● PROVIDED PASSAGE:
________________

The study is aimed at highlighting the importance of mergers and acquisition in the survival and growth of Nigeria companies. Therefore, to achieve this, the research will:

i. State the benefits of mergers and acquisition in Nigerian economic development.

ii. Investigate into the business in which mergers and acquisition can be useful in Nigeria.

iii. Explore into reasons why Nigerian indigenous companies are not involved in mergers and acquisition and other related business combinations.

iv. Find ways of making mergers and acquisition known to most Nigerian companies as a good system of business strategy towards the improvement of their objectivity.


i. The study intends to provide a mean of survival growth for present and future companies in Nigeria through the creation of awareness of the research topic by seminars, workshop and symposium and to review business suitable to undertake such an arrangement.

Ii The knowledge of mergers and acquisition and other business combination in the business community as a way out of financial distress will enhance the nation economical development and in terms of economic down turn and recommendation made will be of immense importance to the company and other similar companies.

iii It will highlight or identify some of the problem inherent not in mergers and acquisition as a survival strategy with reference to some bank in Nigeria.

iv. It will help to determine the causes of these problems, provide adequate recommendations that will be given as antinodes to those identified problems.

1.5 RESEARCH QUESTIONS This study will stimulate numerous questions in order to obtain needed information for the formation of hypothesis and to establish the scope of this research work, the questions include.

i. Are there benefits in the issue of forms merging or one organization acquiring another organization?

ii. Does the issue of mergers and acquisition lead to redundancy and the creation of monopolistic powers in the Nigerian Economy?

iii. Since the introduction of mergers and acquisition in the banking industry, has it been effective and efficient?

iv. How many banks are involved in this mergers and acquisition?

v. Has the introduction (mergers and acquisition in the banking industry) reduced or increase the interest rate maximize share price, profitability: (Stream of earnings) dividend, cost of equity (Ke) and so on?


Hypothesis I

Ho: Mergers and acquisition do not have significant impact on the capital structure of bank in Nigeria.

Hi: Mergers and acquisition have significant impact on the capital structure of banks in Nigeria.

________________

● SHORT EXERCISE:
Retype the section of the passage on mergers and acquisitions in Nigeria starting at "iv. It will" and ending at "the questions include.".

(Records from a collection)

________________

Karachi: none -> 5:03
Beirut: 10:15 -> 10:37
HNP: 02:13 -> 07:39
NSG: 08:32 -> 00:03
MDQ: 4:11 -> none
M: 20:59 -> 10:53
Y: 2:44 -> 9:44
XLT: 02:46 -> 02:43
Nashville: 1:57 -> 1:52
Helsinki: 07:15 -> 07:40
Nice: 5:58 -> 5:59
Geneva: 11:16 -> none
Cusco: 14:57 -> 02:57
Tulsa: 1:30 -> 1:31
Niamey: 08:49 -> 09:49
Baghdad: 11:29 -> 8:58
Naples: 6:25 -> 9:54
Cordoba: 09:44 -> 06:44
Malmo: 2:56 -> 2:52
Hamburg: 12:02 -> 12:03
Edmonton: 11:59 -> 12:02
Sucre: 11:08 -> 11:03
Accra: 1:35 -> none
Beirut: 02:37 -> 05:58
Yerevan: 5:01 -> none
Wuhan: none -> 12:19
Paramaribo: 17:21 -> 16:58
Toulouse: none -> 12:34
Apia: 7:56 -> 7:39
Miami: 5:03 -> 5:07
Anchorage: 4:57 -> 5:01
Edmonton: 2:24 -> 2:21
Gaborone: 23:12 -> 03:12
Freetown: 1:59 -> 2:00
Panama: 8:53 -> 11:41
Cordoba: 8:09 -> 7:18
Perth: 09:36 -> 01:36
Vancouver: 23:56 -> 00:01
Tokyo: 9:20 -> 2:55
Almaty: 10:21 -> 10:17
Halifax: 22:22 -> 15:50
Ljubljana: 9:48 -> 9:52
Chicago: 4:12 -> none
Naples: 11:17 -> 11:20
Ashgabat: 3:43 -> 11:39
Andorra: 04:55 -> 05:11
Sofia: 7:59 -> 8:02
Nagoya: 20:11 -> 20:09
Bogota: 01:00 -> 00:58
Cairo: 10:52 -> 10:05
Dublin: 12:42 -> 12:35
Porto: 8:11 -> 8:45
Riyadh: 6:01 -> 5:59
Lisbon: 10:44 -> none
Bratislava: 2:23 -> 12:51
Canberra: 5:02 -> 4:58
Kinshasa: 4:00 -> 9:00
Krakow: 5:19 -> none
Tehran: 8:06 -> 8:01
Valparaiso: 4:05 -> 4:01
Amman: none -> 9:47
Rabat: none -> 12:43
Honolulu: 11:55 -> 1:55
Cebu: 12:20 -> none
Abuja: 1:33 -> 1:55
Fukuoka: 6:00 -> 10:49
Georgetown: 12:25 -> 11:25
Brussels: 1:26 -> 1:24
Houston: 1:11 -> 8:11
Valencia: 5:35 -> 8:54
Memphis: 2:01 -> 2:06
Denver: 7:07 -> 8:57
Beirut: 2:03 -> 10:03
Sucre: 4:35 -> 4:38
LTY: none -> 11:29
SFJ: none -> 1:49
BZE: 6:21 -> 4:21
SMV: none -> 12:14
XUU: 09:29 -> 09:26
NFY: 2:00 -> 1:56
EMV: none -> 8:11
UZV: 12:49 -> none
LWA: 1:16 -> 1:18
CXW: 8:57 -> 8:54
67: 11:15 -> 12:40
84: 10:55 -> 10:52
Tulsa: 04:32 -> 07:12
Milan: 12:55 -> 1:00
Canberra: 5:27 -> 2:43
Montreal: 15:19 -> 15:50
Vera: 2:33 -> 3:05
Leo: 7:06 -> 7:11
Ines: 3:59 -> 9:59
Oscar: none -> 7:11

________________

● REPLY:
iv. It will help to determine the causes of these problems, provide adequate recommendations that will be given as antinodes to those identified problems.

1.5 RESEARCH QUESTIONS This study will stimulate numerous questions in order to obtain needed information for the formation of hypothesis and to establish the scope of this research work, the questions include.